# Preprocess Demographics - DS-Connect

The "dsc_demographics.tsv" demographics file needs to be transformed to use with the LinkML data ingest pipeline in order to have only one column for race. This notebook will transform the dsc_demographics data to have only one column for “race” and the value will be the race value from the column header where a value of 1 is present and if more than one column has a value of 1 then the race value is “more than one race”. The existing "race_" columns need to be removed so that they are not included in the implicit, study specific model.

For example, the race columns are: race_american_indian, race_asian, race_black, race_pacific_islander, race_white, race_unknown.
For any row/participant where the value for one of the race columns is 1 the header value for that column will be the race value, unless more than one race column has a value of 1 then the value will be "more than one race".

In [1]:
# Imports
import pandas as pd

In [2]:
# Read in data file

file_path = "../data/DS-Connect-STUDY/raw_data/TSV/dsc_demographics.tsv"

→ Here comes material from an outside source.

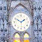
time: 1:50
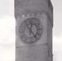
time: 12:23
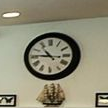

df = pd.read_csv(file_path, sep='\t')

In [3]:
# Identify all race_ columns
race_cols = [col for col in df.columns if col.startswith("race_")]

def determine_race(row):
    # find which race columns are flagged with 1
    races = [col for col in race_cols if row[col] == 1]
    if len(races) == 1:
        return races[0]   # keep full header name
    elif len(races) > 1:
        return "more than one race"
    else:
        return ""

# create the new race column
df["race"] = df.apply(determine_race, axis=1)

In [4]:
# Remove original race columns, e.g. race_american_indian, race_asian, race_black, race_pacific_islander, race_white, race_unknown

cols_to_remove = [
    "race_american_indian",
    "race_asian",
    "race_black",
    "race_pacific_islander",
    "race_white",
    "race_unknown",
]

df = df.drop(columns=cols_to_remove)

In [5]:
# Save transformed file
df.to_csv('../data/DS-Connect-STUDY/raw_data/TSV_Preprocessed/dsc_demographics_preprocessed.tsv', index=False, sep='\t')